[[ Input data, beginning ]]

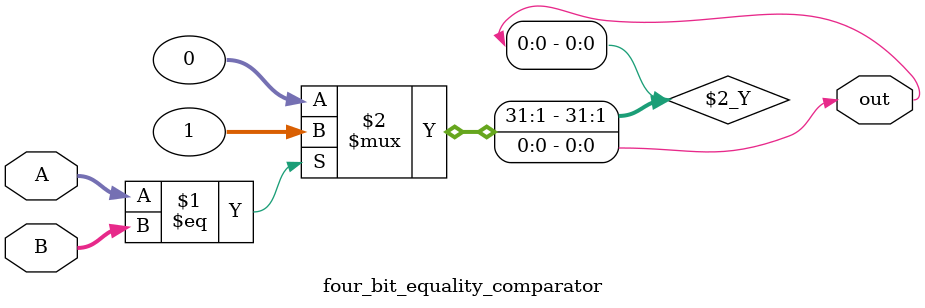
<source format=v>
module four_bit_equality_comparator(
    input[3:0] A,B,
    output out
);
    assign out=(A==B)?1:0; 
endmodule
</source>
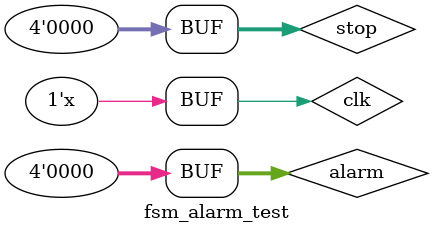
<source format=v>
`timescale 1ns / 1ps

module fsm_alarm_test();
    reg clk;
    reg [3:0]alarm;
    reg [3:0]stop;
    wire [3:0] alarming;
    FSM fsm(
        .CLK(clk),
        .ALARM(alarm),
        .STOP(stop),
        .ALARMING(alarming)
    );
    always #5 clk = ~clk;
    initial begin
        clk = 0;
        alarm = 0;
        stop = 0;
        #15 alarm[0] = 1;
        #10 alarm[0] = 0;
        #10 alarm[1] = 1;
        #10 alarm[1] = 0;
        #100 stop[0] = 1;
        #10 stop[0] = 0; 
        #30 stop[1] = 1;
        #10 stop[1] = 0;
    end
endmodule

</source>
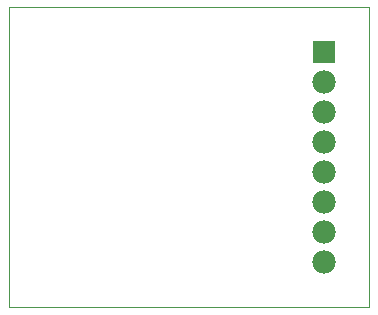
<source format=gbs>
G75*
G70*
%OFA0B0*%
%FSLAX24Y24*%
%IPPOS*%
%LPD*%
%AMOC8*
5,1,8,0,0,1.08239X$1,22.5*
%
%ADD10C,0.0000*%
%ADD11R,0.0780X0.0780*%
%ADD12C,0.0780*%
D10*
X000100Y000100D02*
X000100Y010100D01*
X012100Y010100D01*
X012100Y000100D01*
X000100Y000100D01*
D11*
X010600Y008600D03*
D12*
X010600Y007600D03*
X010600Y006600D03*
X010600Y005600D03*
X010600Y004600D03*
X010600Y003600D03*
X010600Y002600D03*
X010600Y001600D03*
M02*

</source>
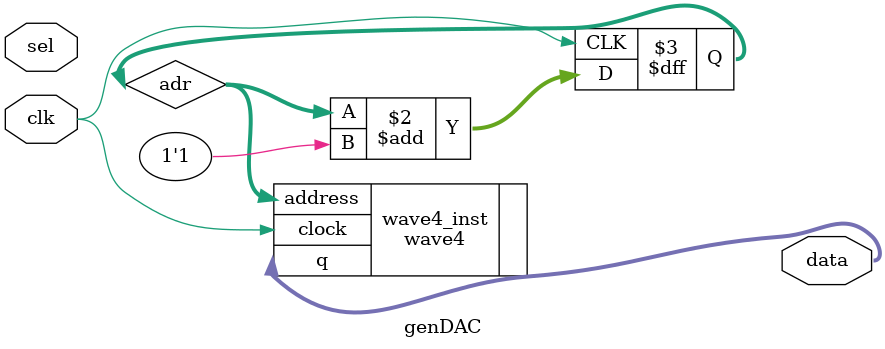
<source format=v>
module genDAC(clk,sel,data);
input clk;
input[1:0] sel;
output[7:0] data;
reg[5:0] adr;
always@(posedge clk)
begin
	adr <= adr +1'b1;
end

wave4	wave4_inst (
	.address ( adr ),
	.clock ( clk ),
	.q ( data )
	);
endmodule

</source>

[[ Input data, end ]]

■ **About this task**: Please reproduce the lines above from the one containing "initial begin" through the final line, exactly and inclusively, leaving out each picture.

■ **Written answer**:
    initial begin
        clk = 0;
        alarm = 0;
        stop = 0;
        #15 alarm[0] = 1;
        #10 alarm[0] = 0;
        #10 alarm[1] = 1;
        #10 alarm[1] = 0;
        #100 stop[0] = 1;
        #10 stop[0] = 0; 
        #30 stop[1] = 1;
        #10 stop[1] = 0;
    end
endmodule

</source>
<source format=gbs>
G75*
G70*
%OFA0B0*%
%FSLAX24Y24*%
%IPPOS*%
%LPD*%
%AMOC8*
5,1,8,0,0,1.08239X$1,22.5*
%
%ADD10C,0.0000*%
%ADD11R,0.0780X0.0780*%
%ADD12C,0.0780*%
D10*
X000100Y000100D02*
X000100Y010100D01*
X012100Y010100D01*
X012100Y000100D01*
X000100Y000100D01*
D11*
X010600Y008600D03*
D12*
X010600Y007600D03*
X010600Y006600D03*
X010600Y005600D03*
X010600Y004600D03*
X010600Y003600D03*
X010600Y002600D03*
X010600Y001600D03*
M02*

</source>
<source format=v>
module genDAC(clk,sel,data);
input clk;
input[1:0] sel;
output[7:0] data;
reg[5:0] adr;
always@(posedge clk)
begin
	adr <= adr +1'b1;
end

wave4	wave4_inst (
	.address ( adr ),
	.clock ( clk ),
	.q ( data )
	);
endmodule

</source>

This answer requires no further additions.